▶ [Quiz items based on charts]:

━━━━━━━━━━━━━━━━━━━━

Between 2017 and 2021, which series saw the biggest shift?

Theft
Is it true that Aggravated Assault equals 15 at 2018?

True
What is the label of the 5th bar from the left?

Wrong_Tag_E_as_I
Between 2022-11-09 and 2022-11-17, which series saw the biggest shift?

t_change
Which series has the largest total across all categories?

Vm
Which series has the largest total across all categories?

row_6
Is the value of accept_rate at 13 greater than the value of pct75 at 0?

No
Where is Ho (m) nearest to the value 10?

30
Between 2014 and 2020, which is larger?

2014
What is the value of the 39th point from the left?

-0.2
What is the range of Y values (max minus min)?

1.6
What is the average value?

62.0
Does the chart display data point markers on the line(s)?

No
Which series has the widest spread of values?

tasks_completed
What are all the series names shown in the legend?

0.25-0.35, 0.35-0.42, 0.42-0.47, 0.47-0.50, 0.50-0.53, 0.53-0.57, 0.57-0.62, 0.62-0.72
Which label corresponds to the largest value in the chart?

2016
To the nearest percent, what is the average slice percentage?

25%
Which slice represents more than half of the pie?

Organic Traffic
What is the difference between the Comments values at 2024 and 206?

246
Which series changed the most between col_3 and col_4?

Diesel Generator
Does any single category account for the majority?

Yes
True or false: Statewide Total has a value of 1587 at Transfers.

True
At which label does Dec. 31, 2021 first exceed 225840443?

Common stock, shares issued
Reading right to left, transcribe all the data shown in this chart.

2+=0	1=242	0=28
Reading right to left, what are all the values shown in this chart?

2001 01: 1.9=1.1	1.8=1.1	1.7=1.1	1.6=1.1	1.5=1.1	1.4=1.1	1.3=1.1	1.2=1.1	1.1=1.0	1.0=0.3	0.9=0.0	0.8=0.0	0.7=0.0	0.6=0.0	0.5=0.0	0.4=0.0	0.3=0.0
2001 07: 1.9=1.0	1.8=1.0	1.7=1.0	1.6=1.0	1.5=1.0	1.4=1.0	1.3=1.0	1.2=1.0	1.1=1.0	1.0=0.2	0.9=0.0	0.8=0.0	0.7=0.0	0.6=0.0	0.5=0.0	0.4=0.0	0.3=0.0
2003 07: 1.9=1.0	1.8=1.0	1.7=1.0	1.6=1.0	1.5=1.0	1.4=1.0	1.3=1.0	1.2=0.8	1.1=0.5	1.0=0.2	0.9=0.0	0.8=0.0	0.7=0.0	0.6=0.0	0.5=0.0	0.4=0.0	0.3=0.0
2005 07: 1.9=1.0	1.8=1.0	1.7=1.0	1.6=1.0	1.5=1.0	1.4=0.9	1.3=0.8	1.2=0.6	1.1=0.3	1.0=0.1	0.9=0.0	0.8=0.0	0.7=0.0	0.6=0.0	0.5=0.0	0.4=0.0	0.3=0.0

━━━━━━━━━━━━━━━━━━━━

▶ [Task]: Put each line of the entries above into a Markdown table with two columns, Row and Line, numbering the rows in order and leaving out blank lines.

▶ [Your response]:
| Row | Line |
|---|---|
| 1 | Between 2017 and 2021, which series saw the biggest shift? |
| 2 | Theft |
| 3 | Is it true that Aggravated Assault equals 15 at 2018? |
| 4 | True |
| 5 | What is the label of the 5th bar from the left? |
| 6 | Wrong_Tag_E_as_I |
| 7 | Between 2022-11-09 and 2022-11-17, which series saw the biggest shift? |
| 8 | t_change |
| 9 | Which series has the largest total across all categories? |
| 10 | Vm |
| 11 | Which series has the largest total across all categories? |
| 12 | row_6 |
| 13 | Is the value of accept_rate at 13 greater than the value of pct75 at 0? |
| 14 | No |
| 15 | Where is Ho (m) nearest to the value 10? |
| 16 | 30 |
| 17 | Between 2014 and 2020, which is larger? |
| 18 | 2014 |
| 19 | What is the value of the 39th point from the left? |
| 20 | -0.2 |
| 21 | What is the range of Y values (max minus min)? |
| 22 | 1.6 |
| 23 | What is the average value? |
| 24 | 62.0 |
| 25 | Does the chart display data point markers on the line(s)? |
| 26 | No |
| 27 | Which series has the widest spread of values? |
| 28 | tasks_completed |
| 29 | What are all the series names shown in the legend? |
| 30 | 0.25-0.35, 0.35-0.42, 0.42-0.47, 0.47-0.50, 0.50-0.53, 0.53-0.57, 0.57-0.62, 0.62-0.72 |
| 31 | Which label corresponds to the largest value in the chart? |
| 32 | 2016 |
| 33 | To the nearest percent, what is the average slice percentage? |
| 34 | 25% |
| 35 | Which slice represents more than half of the pie? |
| 36 | Organic Traffic |
| 37 | What is the difference between the Comments values at 2024 and 206? |
| 38 | 246 |
| 39 | Which series changed the most between col_3 and col_4? |
| 40 | Diesel Generator |
| 41 | Does any single category account for the majority? |
| 42 | Yes |
| 43 | True or false: Statewide Total has a value of 1587 at Transfers. |
| 44 | True |
| 45 | At which label does Dec. 31, 2021 first exceed 225840443? |
| 46 | Common stock, shares issued |
| 47 | Reading right to left, transcribe all the data shown in this chart. |
| 48 | 2+=0	1=242	0=28 |
| 49 | Reading right to left, what are all the values shown in this chart? |
| 50 | 2001 01: 1.9=1.1	1.8=1.1	1.7=1.1	1.6=1.1	1.5=1.1	1.4=1.1	1.3=1.1	1.2=1.1	1.1=1.0	1.0=0.3	0.9=0.0	0.8=0.0	0.7=0.0	0.6=0.0	0.5=0.0	0.4=0.0	0.3=0.0 |
| 51 | 2001 07: 1.9=1.0	1.8=1.0	1.7=1.0	1.6=1.0	1.5=1.0	1.4=1.0	1.3=1.0	1.2=1.0	1.1=1.0	1.0=0.2	0.9=0.0	0.8=0.0	0.7=0.0	0.6=0.0	0.5=0.0	0.4=0.0	0.3=0.0 |
| 52 | 2003 07: 1.9=1.0	1.8=1.0	1.7=1.0	1.6=1.0	1.5=1.0	1.4=1.0	1.3=1.0	1.2=0.8	1.1=0.5	1.0=0.2	0.9=0.0	0.8=0.0	0.7=0.0	0.6=0.0	0.5=0.0	0.4=0.0	0.3=0.0 |
| 53 | 2005 07: 1.9=1.0	1.8=1.0	1.7=1.0	1.6=1.0	1.5=1.0	1.4=0.9	1.3=0.8	1.2=0.6	1.1=0.3	1.0=0.1	0.9=0.0	0.8=0.0	0.7=0.0	0.6=0.0	0.5=0.0	0.4=0.0	0.3=0.0 |